1. Electronic contracts must be required to use electronic signatures which are reasonably linked to the contracting parties. (HR 1714 addresses both the requirement that the electronic signatures agreed to must be reasonable, Sec. 101(b), and that the electronic signature must be related to the person, Sec. 104(2)(C).)

2. Electronic signatures must only be permitted to replace physical signatures when the risk of loss from the failure of the authentication technology, either through fraud, mistake, technological failure or theft falls on the merchant. In consumer to consumer transaction, the risk of loss can be determined by agreement.

Conclusion

Consumers will welcome the opportunity to engage in safe and secure online transactions. However, safety and security are built upon our long history of providing strong consumer protections. Consumer protections equivalent to those found in the offline world must be built into the online marketplace. HR 1714 should be amended to address the consumer protection concerns identified above, or should exempt all consumer transactions. We look forward to working with you to ensure that consumer protections are a vital part of the online marketplace.

___________

The National Consumer Law Center is a nonprofit organization specializing in consumer credit issues on behalf of low-income people. We work with thousands of legal services, government and private attorneys around the country, representing low-income and elderly individuals, who request our assistance with the analysis of credit transactions to determine appropriate claims and defenses their clients might have. As a result of our daily contact with these practicing attorneys, we have seen examples of predatory lending to low-income people in almost every state in the union. It is from this vantage point--many years of dealing with the abusive transactions thrust upon the less sophisticated and less powerful in our communities--that we supply this testimony today. Cost of Credit (NCLC 1995), Truth in Lending (NCLC 1996) and Unfair and Deceptive Acts and Practices (NCLC 1997), are three of twelve practice treatises which NCLC publishes and annually supplements. These books as well as our newsletter, NCLC Reports Consumer Credit & Usury Ed., describe the law currently applicable to all types of consumer loan transactions.
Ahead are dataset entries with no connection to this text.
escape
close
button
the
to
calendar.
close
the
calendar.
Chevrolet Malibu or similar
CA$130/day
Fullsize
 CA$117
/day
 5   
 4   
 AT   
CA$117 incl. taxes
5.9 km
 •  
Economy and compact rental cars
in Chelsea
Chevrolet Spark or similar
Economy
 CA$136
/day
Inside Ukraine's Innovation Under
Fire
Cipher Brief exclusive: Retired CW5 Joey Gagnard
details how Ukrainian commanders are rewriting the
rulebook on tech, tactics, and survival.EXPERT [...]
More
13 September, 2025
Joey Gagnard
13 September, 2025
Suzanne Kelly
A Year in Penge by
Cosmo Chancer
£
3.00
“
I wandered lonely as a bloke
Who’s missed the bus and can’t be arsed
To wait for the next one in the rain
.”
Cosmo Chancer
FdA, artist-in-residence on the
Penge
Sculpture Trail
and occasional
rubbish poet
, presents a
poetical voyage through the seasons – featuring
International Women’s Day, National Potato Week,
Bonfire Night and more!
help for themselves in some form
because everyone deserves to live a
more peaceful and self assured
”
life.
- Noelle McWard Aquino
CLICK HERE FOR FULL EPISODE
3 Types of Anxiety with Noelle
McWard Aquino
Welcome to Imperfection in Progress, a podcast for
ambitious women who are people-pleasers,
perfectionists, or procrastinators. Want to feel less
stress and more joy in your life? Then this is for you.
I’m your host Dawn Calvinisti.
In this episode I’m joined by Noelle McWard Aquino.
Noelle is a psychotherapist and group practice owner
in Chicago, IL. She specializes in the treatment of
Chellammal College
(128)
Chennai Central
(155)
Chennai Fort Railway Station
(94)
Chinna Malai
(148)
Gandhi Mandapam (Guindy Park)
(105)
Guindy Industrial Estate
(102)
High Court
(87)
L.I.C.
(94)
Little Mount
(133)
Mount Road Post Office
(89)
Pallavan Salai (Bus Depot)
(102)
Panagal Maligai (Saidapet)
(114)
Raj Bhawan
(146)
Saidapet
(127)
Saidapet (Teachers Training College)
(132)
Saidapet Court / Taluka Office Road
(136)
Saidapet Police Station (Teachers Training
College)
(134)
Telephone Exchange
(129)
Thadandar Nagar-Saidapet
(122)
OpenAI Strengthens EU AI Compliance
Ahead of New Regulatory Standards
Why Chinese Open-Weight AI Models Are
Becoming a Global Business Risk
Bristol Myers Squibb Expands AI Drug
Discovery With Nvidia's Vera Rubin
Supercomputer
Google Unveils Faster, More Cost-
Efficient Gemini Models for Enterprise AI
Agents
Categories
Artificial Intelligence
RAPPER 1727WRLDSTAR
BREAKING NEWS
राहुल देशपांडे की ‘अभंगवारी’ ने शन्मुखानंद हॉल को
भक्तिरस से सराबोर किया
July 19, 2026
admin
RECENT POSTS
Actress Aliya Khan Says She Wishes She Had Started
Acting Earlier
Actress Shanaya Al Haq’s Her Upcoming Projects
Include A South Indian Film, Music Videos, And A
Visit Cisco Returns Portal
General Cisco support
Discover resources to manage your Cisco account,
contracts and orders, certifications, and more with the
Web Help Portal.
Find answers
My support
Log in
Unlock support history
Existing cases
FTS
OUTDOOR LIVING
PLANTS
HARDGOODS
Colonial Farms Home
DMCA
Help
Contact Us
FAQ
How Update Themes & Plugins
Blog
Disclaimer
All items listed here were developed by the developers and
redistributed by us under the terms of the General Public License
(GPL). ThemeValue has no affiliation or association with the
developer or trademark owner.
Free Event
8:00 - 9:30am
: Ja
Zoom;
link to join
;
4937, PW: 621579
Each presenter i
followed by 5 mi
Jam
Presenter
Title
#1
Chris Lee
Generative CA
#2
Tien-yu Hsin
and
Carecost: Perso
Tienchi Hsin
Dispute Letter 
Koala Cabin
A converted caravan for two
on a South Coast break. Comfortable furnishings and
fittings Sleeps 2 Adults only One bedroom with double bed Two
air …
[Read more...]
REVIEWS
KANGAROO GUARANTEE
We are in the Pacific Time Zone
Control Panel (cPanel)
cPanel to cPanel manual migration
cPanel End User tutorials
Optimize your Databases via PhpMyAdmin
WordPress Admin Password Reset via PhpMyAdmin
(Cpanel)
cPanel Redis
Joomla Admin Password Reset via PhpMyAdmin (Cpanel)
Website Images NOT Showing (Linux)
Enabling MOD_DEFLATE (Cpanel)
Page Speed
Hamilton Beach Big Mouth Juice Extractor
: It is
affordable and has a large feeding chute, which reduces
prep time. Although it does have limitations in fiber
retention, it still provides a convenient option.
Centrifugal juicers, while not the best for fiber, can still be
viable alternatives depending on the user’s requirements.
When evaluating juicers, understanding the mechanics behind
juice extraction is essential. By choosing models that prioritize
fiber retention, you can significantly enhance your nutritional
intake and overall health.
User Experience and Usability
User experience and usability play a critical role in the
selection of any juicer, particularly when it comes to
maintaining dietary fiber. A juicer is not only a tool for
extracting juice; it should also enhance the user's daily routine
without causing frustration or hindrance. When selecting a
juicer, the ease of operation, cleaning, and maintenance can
2 Consumers Union is a nonprofit organization that publishes Consumer Reports.

3 The Consumer Federation of America is a nonprofit association of some 250 pro-consumer groups, with a combined membership of 50 million people. CFA was founded in 1968 to advance consumers' interests through advocacy and education.

4 The U.S. Public Interest Research Group is the national lobbying office for state PIRGs, which are non-profit, non-partisan consumer advocacy groups with half a million citizen members around the country.

5 Until evidence is produced that the signature is forged or unauthorized, the holder is not required to prove the signature's authenticity even if denied, in the answer and the holder in due course has the right to rely upon the presumption of authenticity. On motion for summary judgment the movant, who asserts forgery as a defense, has the burden of proof that the signature is not authentic and, if so, not authorized, even though the respondent holder in due course would have such burden at trial." SouthTrust Bank v. Parker, 226 Ga. App. 292, 486 SE2d 402, 405 (1997).

The UCC section referred to in the above case is section 3-308 of the UCC in the revision. The Official Comment says in part: "The burden is on the party claiming under the signature, but the signature is presumed to be authentic and authorized except as stated in the second sentence of (a) ["if the validity...is denied"] "The defendant is therefore required to make some sufficient showing of the grounds for the denial before the plaintiff is required to introduce evidence. ...Once such evidence is introduced, the burden....is on the plaintiff" But note the following in the Comment "The presumption [of validity] rests upon the fact that in ordinary experience forged or unauthorized signatures are very uncommon, and normally any evidence is within the control of, or more accessible to, the defendant." In the electronic environment, this is arguably no longer true.

6 15 U.S.C. § 1666. October 28, 1974 (88 Stat. 1513).